START DATASET

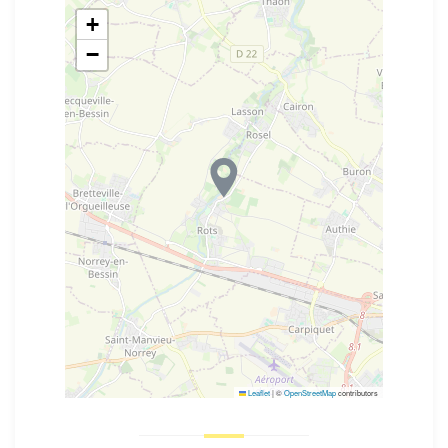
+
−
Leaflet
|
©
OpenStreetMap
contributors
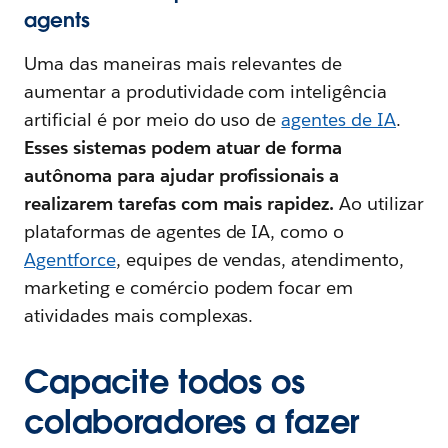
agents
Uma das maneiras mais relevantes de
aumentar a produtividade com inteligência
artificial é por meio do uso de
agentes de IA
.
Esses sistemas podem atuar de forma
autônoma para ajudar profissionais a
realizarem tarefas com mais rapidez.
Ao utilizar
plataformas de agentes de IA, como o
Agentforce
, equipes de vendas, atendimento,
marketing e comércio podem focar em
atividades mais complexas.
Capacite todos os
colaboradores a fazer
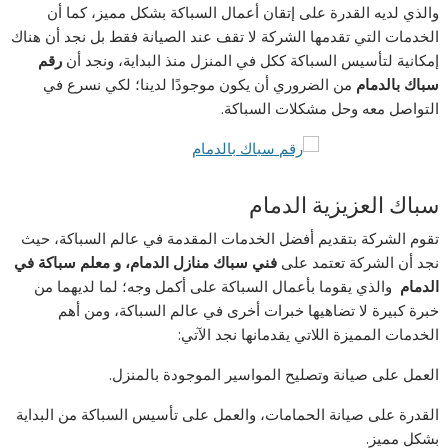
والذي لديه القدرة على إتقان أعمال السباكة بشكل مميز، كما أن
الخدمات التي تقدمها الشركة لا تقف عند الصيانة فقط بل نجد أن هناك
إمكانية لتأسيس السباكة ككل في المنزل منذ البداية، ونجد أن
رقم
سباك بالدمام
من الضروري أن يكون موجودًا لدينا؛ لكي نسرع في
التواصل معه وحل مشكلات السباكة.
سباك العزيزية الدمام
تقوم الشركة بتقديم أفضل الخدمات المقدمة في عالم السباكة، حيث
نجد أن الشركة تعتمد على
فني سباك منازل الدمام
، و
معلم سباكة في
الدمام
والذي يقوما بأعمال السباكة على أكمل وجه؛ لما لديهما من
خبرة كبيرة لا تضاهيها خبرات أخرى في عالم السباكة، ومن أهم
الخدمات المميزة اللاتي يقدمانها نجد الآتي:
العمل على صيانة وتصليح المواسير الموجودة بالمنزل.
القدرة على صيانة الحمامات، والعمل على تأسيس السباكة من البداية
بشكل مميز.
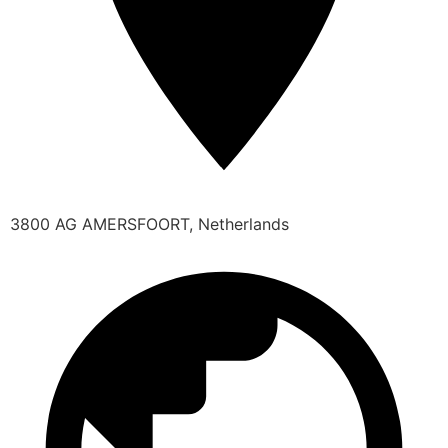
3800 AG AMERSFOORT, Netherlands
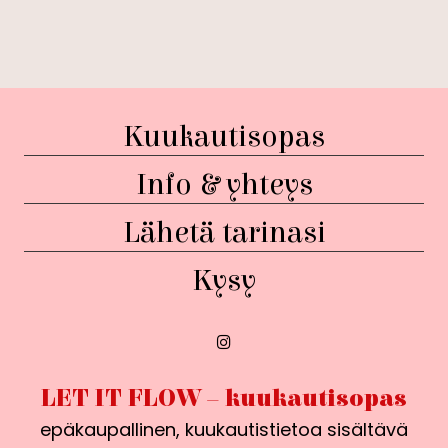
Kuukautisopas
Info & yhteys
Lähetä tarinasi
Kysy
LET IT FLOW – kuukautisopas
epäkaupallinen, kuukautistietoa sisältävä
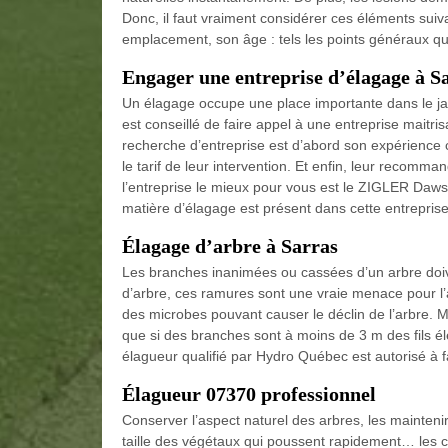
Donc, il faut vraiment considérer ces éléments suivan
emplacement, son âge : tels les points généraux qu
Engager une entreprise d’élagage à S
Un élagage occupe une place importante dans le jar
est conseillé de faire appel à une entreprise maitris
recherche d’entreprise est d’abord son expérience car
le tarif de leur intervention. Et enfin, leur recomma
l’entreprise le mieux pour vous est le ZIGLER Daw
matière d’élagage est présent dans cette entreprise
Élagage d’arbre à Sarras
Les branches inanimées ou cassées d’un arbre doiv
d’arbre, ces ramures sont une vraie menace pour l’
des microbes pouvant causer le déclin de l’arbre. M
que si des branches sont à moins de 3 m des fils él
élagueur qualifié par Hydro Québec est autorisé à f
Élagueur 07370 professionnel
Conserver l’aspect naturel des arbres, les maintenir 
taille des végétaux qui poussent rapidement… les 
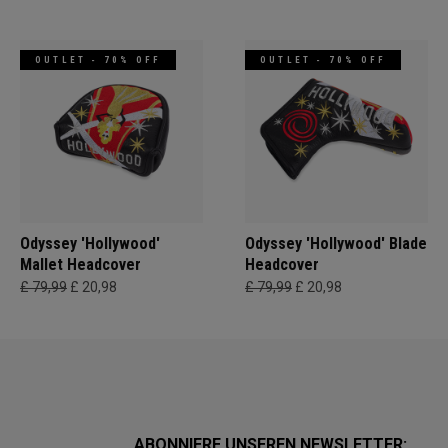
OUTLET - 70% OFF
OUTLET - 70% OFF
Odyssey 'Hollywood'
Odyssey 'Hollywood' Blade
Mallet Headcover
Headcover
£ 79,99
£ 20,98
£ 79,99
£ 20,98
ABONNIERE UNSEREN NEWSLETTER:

END DATASET

Copy out the text of all the rows above, replacing every "OUTLET" with "SALE" and changing nothing else. Leave the pictures out.

+
−
Leaflet
|
©
OpenStreetMap
contributors
agents
Uma das maneiras mais relevantes de
aumentar a produtividade com inteligência
artificial é por meio do uso de
agentes de IA
.
Esses sistemas podem atuar de forma
autônoma para ajudar profissionais a
realizarem tarefas com mais rapidez.
Ao utilizar
plataformas de agentes de IA, como o
Agentforce
, equipes de vendas, atendimento,
marketing e comércio podem focar em
atividades mais complexas.
Capacite todos os
colaboradores a fazer
والذي لديه القدرة على إتقان أعمال السباكة بشكل مميز، كما أن
الخدمات التي تقدمها الشركة لا تقف عند الصيانة فقط بل نجد أن هناك
إمكانية لتأسيس السباكة ككل في المنزل منذ البداية، ونجد أن
رقم
سباك بالدمام
من الضروري أن يكون موجودًا لدينا؛ لكي نسرع في
التواصل معه وحل مشكلات السباكة.
سباك العزيزية الدمام
تقوم الشركة بتقديم أفضل الخدمات المقدمة في عالم السباكة، حيث
نجد أن الشركة تعتمد على
فني سباك منازل الدمام
، و
معلم سباكة في
الدمام
والذي يقوما بأعمال السباكة على أكمل وجه؛ لما لديهما من
خبرة كبيرة لا تضاهيها خبرات أخرى في عالم السباكة، ومن أهم
الخدمات المميزة اللاتي يقدمانها نجد الآتي:
العمل على صيانة وتصليح المواسير الموجودة بالمنزل.
القدرة على صيانة الحمامات، والعمل على تأسيس السباكة من البداية
بشكل مميز.
3800 AG AMERSFOORT, Netherlands
Kuukautisopas
Info & yhteys
Lähetä tarinasi
Kysy
LET IT FLOW – kuukautisopas
epäkaupallinen, kuukautistietoa sisältävä
Donc, il faut vraiment considérer ces éléments suivan
emplacement, son âge : tels les points généraux qu
Engager une entreprise d’élagage à S
Un élagage occupe une place importante dans le jar
est conseillé de faire appel à une entreprise maitris
recherche d’entreprise est d’abord son expérience car
le tarif de leur intervention. Et enfin, leur recomma
l’entreprise le mieux pour vous est le ZIGLER Daw
matière d’élagage est présent dans cette entreprise
Élagage d’arbre à Sarras
Les branches inanimées ou cassées d’un arbre doiv
d’arbre, ces ramures sont une vraie menace pour l’
des microbes pouvant causer le déclin de l’arbre. M
que si des branches sont à moins de 3 m des fils él
élagueur qualifié par Hydro Québec est autorisé à f
Élagueur 07370 professionnel
Conserver l’aspect naturel des arbres, les maintenir 
taille des végétaux qui poussent rapidement… les 
SALE - 70% OFF
SALE - 70% OFF
Odyssey 'Hollywood'
Odyssey 'Hollywood' Blade
Mallet Headcover
Headcover
£ 79,99
£ 20,98
£ 79,99
£ 20,98
ABONNIERE UNSEREN NEWSLETTER:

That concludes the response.